Annual Lee West Memorial and Awards Service to take place Friday in Steubenville

TRIBUTE — Cookie West reflects on the all-too-short life of her son, Lee, who died in a 2012 house fire. On Friday, friends and family will celebrate his legacy with the annual Lee West Memorial and Awards Service at Tower of Power Church. -- Linda Harris

STEUBENVILLE — Friends and family will celebrate the legacy of Lee West on Friday, the eighth anniversary of his death.

The annual Lee West Memorial and Awards Service, which pays tribute to teachers, community volunteers and — new this year — first responders, will be Friday at Tower of Power Church, 1310 Maryland Ave., starting at 6 p.m.

West, who was a freshman at Steubenville High School, died in a house fire on Jan. 31, 2012.

“I just feel it would be what he would want to be done, if he were here,” said his mother, Cookie West. “It would be something he would be doing.”
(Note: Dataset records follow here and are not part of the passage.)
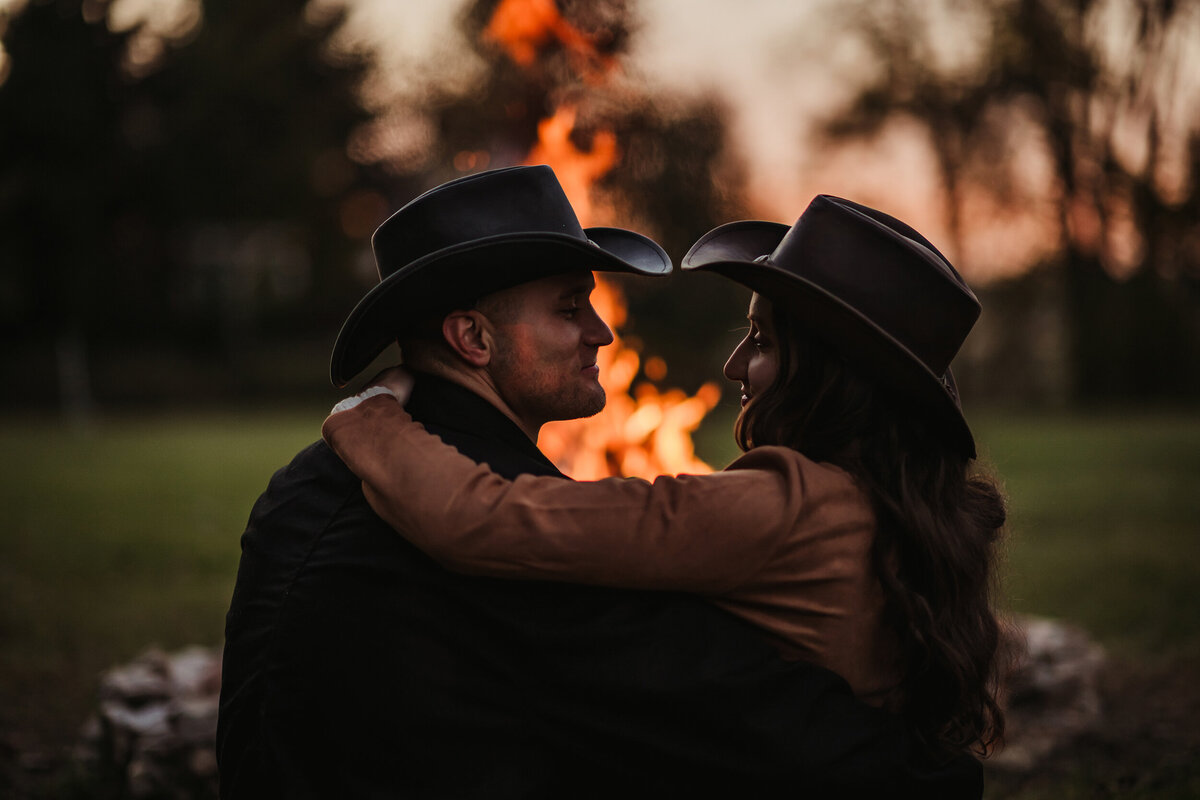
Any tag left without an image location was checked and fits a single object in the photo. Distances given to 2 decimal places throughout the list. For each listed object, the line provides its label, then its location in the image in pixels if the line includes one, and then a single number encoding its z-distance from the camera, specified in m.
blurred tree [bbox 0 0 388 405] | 28.41
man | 2.27
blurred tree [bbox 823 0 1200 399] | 23.91
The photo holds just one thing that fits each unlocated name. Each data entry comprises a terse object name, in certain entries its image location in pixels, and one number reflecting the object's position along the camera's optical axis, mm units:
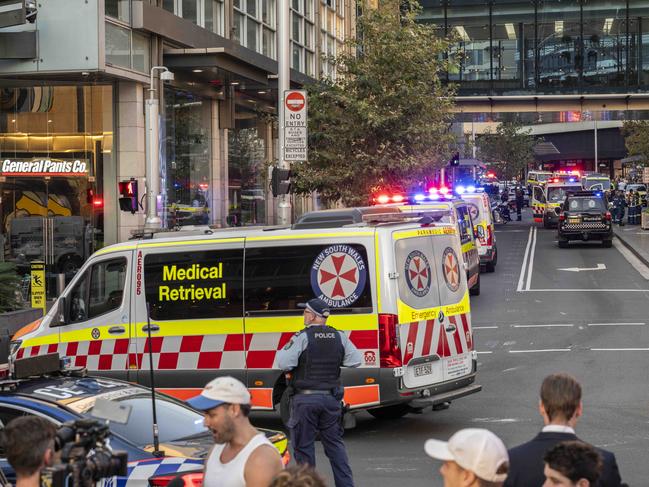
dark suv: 43562
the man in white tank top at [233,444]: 5703
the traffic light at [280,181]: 23969
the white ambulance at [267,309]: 13023
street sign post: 24500
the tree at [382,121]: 33031
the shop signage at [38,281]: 22906
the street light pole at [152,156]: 24344
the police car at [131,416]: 7918
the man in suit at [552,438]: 5785
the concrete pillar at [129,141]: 27062
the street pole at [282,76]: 24562
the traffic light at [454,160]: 41081
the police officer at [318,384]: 9883
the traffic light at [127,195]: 23828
West said her son made no secret of his appreciation for his community and the people in it.

“He had such a fondness for people who helped him in the community, this is an opportunity for us to continue to thank people within this community,” she said.

“He always made people feel special, he always had this ability to celebrate people. It just seemed natural to celebrate his life every year, but with the award aspect of service. It’s a way to give back and celebrate people doing amazing things in this country.”

The awards program is made possible through the nonprofit Lee Alexander West Spiritual Movement, otherwise known as L.A.W.S.

“In the last eight years we have awarded 24 Teacher Impact Awards, 15 Village Impact Awards, and this year we are introducing the Heart Award,” West said. “The Heart Award was established to honor first Responders, for their courage, bravery and selfless acts of preserving life. Lee passed away when our family’s home caught on fire and because of the bravery of firefighters, we had hope. The Heart Award honors individuals that look a crisis and challenge in the eye and decide to stay and fight, and we want to say, ‘Thank you’ ‘We appreciate you’ and ‘You are doing a fantastic job!'”

This year’s Heart Award will go to Steubenville firefighters in recognition of their efforts on behalf of her late son.

“We feel like they’re unsung heroes,” West said. “They really are individuals running toward a crisis, running toward challenges in these situations. As first responders, they give people hope that everything is going to be OK. Unfortunately, there are times when it’s not going to be — we just want to recognize not only the Steubenville Fire Department for those moments of hope, but all first responders who put themselves in harms ways to help preserve life.”

Others receiving awards include teachers Kevin Gallagher and Sandy Morelli of Steubenville Catholic schools, and Joe Biasi of Steubenville High School; and community volunteers Asantewa Anyabwile and Dr. Amjad Alkaed.

“We started with the teacher impact awards because so many people contributed to his life,” West said.

“Lee maybe didn’t have the opportunity to express his thanks to (everybody), but we have that opportunity to. From that award, it’s obvious a lot of other teachers are doing those things, impacting students, shaping our now and our future. It’s just been very rewarding, not only for us to see their smiles but also for students to nominate teachers and teachers to receive the award,” she added.

She said the village impact award is an opportunity to celebrate people who, often unnoticed, are working behind the scenes to try and make a difference in their community.

“I think a lot of times people (are quick) to point out negative things, but there’s a lot of great people doing a lot of great things in community and going (above and beyond) to help people have hope and push toward their future.”

West said she’s grateful for the opportunity to show her appreciation to the community.

“I’m grateful God has given us the strength to turn something so tragic into an opportunity to love other people and recognize other people,” she said.

“But by the same breath, we’re doing it because he’s not here. It’s kind of an indescribable feeling, but it is the circle of life. Being strong in my faith I understand that; but I am grateful to live in a community that has been so loving towards us, it really has made a difference.”